20. M. B, ressortissant malien, n'apporte aucune précision ni aucune justification sur la nature et les raisons des risques auxquels il allègue être exposé en cas de retour dans son pays d'origine. Dans ces conditions, le moyen tiré de la violation de l'article 3 précité de la convention européenne de sauvegarde des droits de l'homme et des libertés fondamentales ne peut qu'être écarté.

21. Il résulte de tout ce qui précède que les conclusions en annulation de la requête présentée par M. B sont manifestement dépourvues de fondement et ne peuvent dès lors qu'être rejetées en application des dispositions précitées de l'article R. 222-1 du code de justice administrative.

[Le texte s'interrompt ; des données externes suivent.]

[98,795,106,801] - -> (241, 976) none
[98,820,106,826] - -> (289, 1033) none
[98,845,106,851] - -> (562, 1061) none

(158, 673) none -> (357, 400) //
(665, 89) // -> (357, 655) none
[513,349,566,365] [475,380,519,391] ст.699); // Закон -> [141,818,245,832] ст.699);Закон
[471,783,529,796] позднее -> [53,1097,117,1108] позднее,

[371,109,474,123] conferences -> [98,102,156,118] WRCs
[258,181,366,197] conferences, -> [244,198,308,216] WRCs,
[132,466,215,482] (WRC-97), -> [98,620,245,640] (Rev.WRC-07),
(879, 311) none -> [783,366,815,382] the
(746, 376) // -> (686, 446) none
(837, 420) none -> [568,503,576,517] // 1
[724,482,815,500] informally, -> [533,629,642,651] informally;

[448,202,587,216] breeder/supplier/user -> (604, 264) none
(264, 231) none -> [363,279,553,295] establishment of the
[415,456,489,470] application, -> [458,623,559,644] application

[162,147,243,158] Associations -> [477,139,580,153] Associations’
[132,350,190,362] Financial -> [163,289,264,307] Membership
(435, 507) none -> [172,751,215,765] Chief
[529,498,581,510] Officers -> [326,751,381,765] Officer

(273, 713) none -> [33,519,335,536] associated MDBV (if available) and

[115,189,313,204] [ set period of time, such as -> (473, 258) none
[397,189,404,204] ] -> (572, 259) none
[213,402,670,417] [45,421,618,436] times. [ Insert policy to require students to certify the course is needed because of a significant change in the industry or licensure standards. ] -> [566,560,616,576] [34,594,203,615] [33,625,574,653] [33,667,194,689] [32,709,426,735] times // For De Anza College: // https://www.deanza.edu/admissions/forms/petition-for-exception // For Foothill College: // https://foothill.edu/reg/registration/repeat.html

Par voie de conséquence, il y a lieu de rejeter également ses conclusions aux fins d'injonction et d'astreinte ainsi que celles présentées au titre des dispositions de l'article L. 761-1 du code de justice administrative et de l'article 37 de la loi du 10 juillet 1991.

O R D O N N E :

Article 1er : La requête de M. B est rejetée.

Article 2 : La présente ordonnance sera notifiée à M. A B, à Me Sylvain Laspalles et au ministre de l'intérieur et des outre-mer.

Copie en sera adressée au préfet du Lot.

Fait à Toulouse, le 15 novembre 2022.

Le président de la 4ème chambre,

D. Chabert

La République mande et ordonne au ministre de l'intérieur et des outre-mer, en ce qui le concerne, ou à tous commissaires de justice à ce requis, en ce qui concerne les voies de droit commun contre les parties privées, de pourvoir à l'exécution de la présente ordonnance.